Incremental syncs are supported for a few tables, and you’d have to enable it manually. See CloudQuery Incremental Tables for more information.
Earlier it used to be around 20 minutes, but now it’s more than 4 hours. Even the cron job terminates and creates a new pod.
@erez, is there any new version I should use? Are you aware of any bugs in the versions I provided?
Can you share the previous version you were using? We’re not aware of any bugs. v22.15.0
is a recent version. It’s doing more work now as we’ve added some tables that require quite a bit of time (listed in the doc I shared).
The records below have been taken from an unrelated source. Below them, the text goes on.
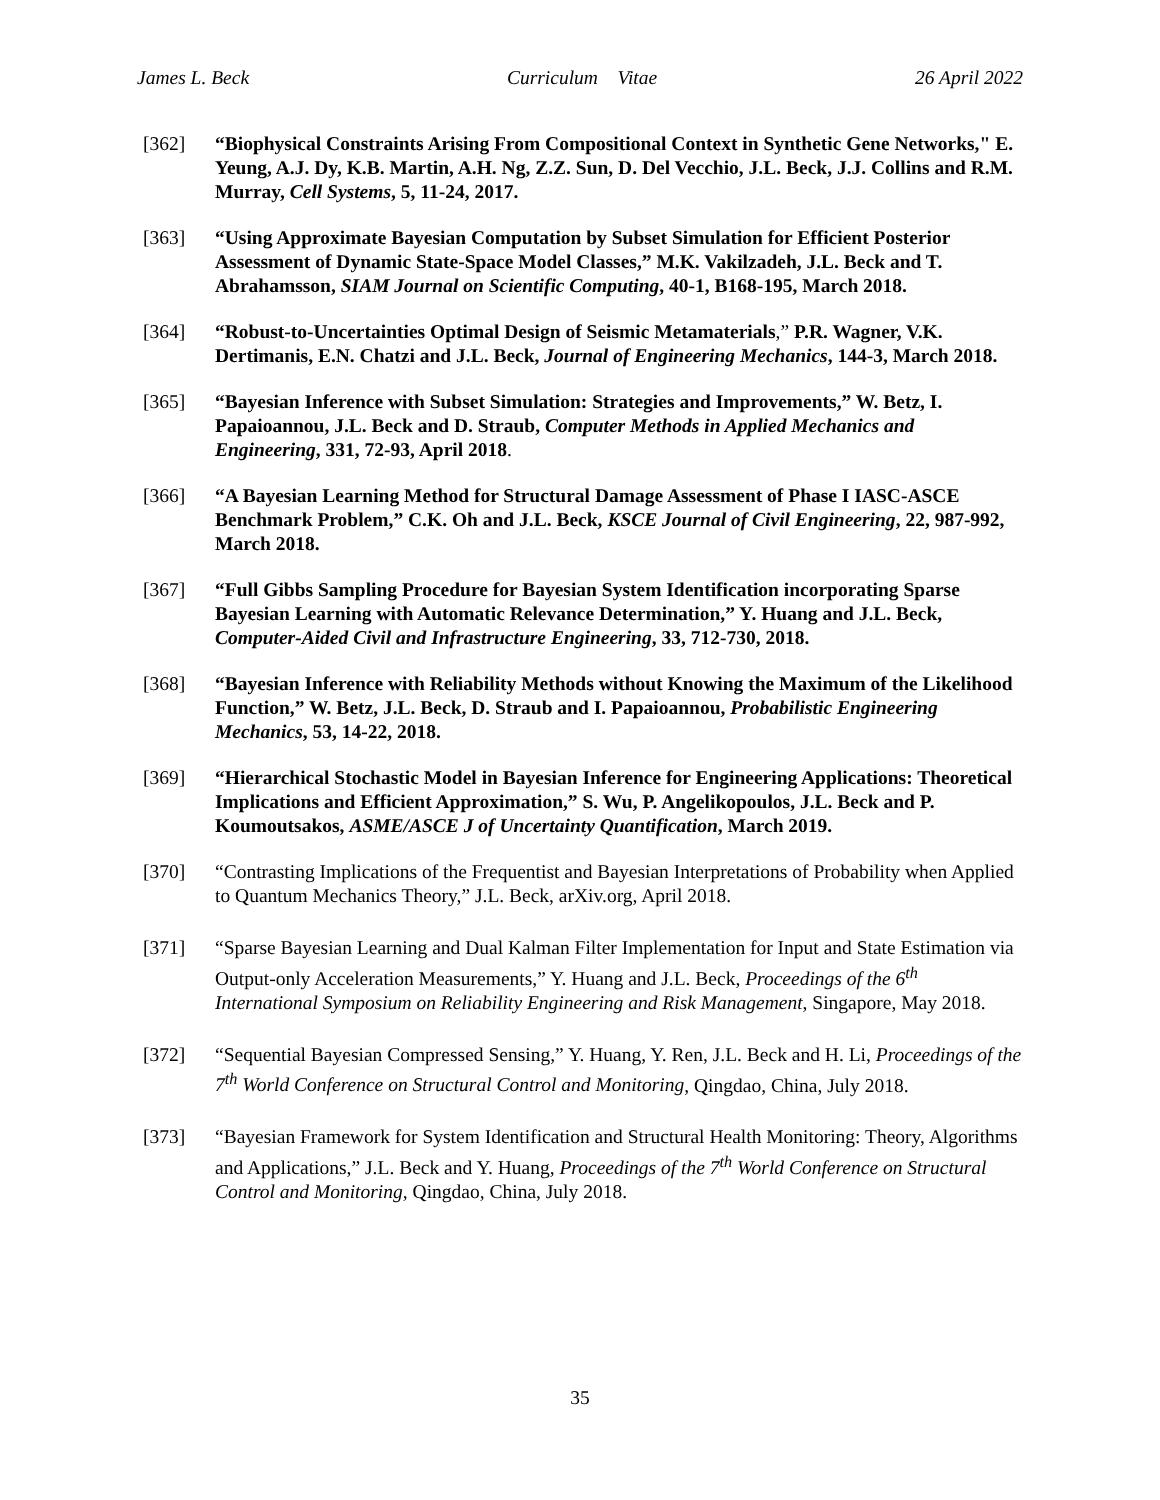James L. Beck Curriculum Vitae 26 April 2022
[362] “Biophysical Constraints Arising From Compositional Context in Synthetic Gene Networks," E. Yeung, A.J. Dy, K.B. Martin, A.H. Ng, Z.Z. Sun, D. Del Vecchio, J.L. Beck, J.J. Collins and R.M. Murray, Cell Systems, 5, 11-24, 2017.
[363] “Using Approximate Bayesian Computation by Subset Simulation for Efficient Posterior Assessment of Dynamic State-Space Model Classes,” M.K. Vakilzadeh, J.L. Beck and T. Abrahamsson, SIAM Journal on Scientific Computing, 40-1, B168-195, March 2018.
[364] “Robust-to-Uncertainties Optimal Design of Seismic Metamaterials,” P.R. Wagner, V.K. Dertimanis, E.N. Chatzi and J.L. Beck, Journal of Engineering Mechanics, 144-3, March 2018.
[365] “Bayesian Inference with Subset Simulation: Strategies and Improvements,” W. Betz, I. Papaioannou, J.L. Beck and D. Straub, Computer Methods in Applied Mechanics and Engineering, 331, 72-93, April 2018.
[366] “A Bayesian Learning Method for Structural Damage Assessment of Phase I IASC-ASCE Benchmark Problem,” C.K. Oh and J.L. Beck, KSCE Journal of Civil Engineering, 22, 987-992, March 2018.
[367] “Full Gibbs Sampling Procedure for Bayesian System Identification incorporating Sparse Bayesian Learning with Automatic Relevance Determination,” Y. Huang and J.L. Beck, Computer-Aided Civil and Infrastructure Engineering, 33, 712-730, 2018.
[368] “Bayesian Inference with Reliability Methods without Knowing the Maximum of the Likelihood Function,” W. Betz, J.L. Beck, D. Straub and I. Papaioannou, Probabilistic Engineering Mechanics, 53, 14-22, 2018.
[369] “Hierarchical Stochastic Model in Bayesian Inference for Engineering Applications: Theoretical Implications and Efficient Approximation,” S. Wu, P. Angelikopoulos, J.L. Beck and P. Koumoutsakos, ASME/ASCE J of Uncertainty Quantification, March 2019.
[370] “Contrasting Implications of the Frequentist and Bayesian Interpretations of Probability when Applied to Quantum Mechanics Theory,” J.L. Beck, arXiv.org, April 2018.
[371] “Sparse Bayesian Learning and Dual Kalman Filter Implementation for Input and State Estimation via Output-only Acceleration Measurements,” Y. Huang and J.L. Beck, Proceedings of the 6<sup>th</sup> International Symposium on Reliability Engineering and Risk Management, Singapore, May 2018.
[372] “Sequential Bayesian Compressed Sensing,” Y. Huang, Y. Ren, J.L. Beck and H. Li, Proceedings of the 7<sup>th</sup> World Conference on Structural Control and Monitoring, Qingdao, China, July 2018.
[373] “Bayesian Framework for System Identification and Structural Health Monitoring: Theory, Algorithms and Applications,” J.L. Beck and Y. Huang, Proceedings of the 7<sup>th</sup> World Conference on Structural Control and Monitoring, Qingdao, China, July 2018.
35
We’ve also changed the default of tables
. It used to be *
, and we changed it as it’s not a good default for most people since sync time grows with new versions and it syncs data that most people don’t need.
Which version are you upgrading from? Have you tried skipping the tables I shared? Most likely you were not syncing them before.
I removed the old version; it was 2.x. When I started the first sync with the new version, I was getting some migration errors. So, I deleted all tables and let CloudQuery create them again.
Do you mean the AWS plugin major version was v2
?
Usually, switching between major versions requires dropping some tables.
Each major version has a breaking change that’s detailed in the changelog.
I am seeing the below log:
2023-10-20T12:08:28Z INF table sync finished client=<account_id>:us-east-1 errors=0 module=aws-src resources=0 table=aws_route53_hosted_zone_query_logging_configs
2023-10-20T12:08:28Z INF table sync finished client=<account_id>::us-east-1 errors=0 module=aws-src resources=5052 table=aws_route53_hosted_zone_resource_record_sets
2023-10-20T12:08:28Z INF table sync finished client=<account_id>::us-east-1 errors=0 module=aws-src resources=0 table=aws_route53_hosted_zone_traffic_policy_instances
After that, there are no logs in debug mode. It looks like it just got stuck.
That might also signal a memory consumption issue. Can you either try skipping some tables from CloudQuery Documentation - Skip Tables or lowering concurrency settings per CloudQuery Documentation - Tune Concurrency?
Again, we highly recommend not to use
tables: ["*"]
in a single sync, especially for AWS. What most users do is split the configuration into multiple sync jobs.
@erez, you mean defining tables in a different source file?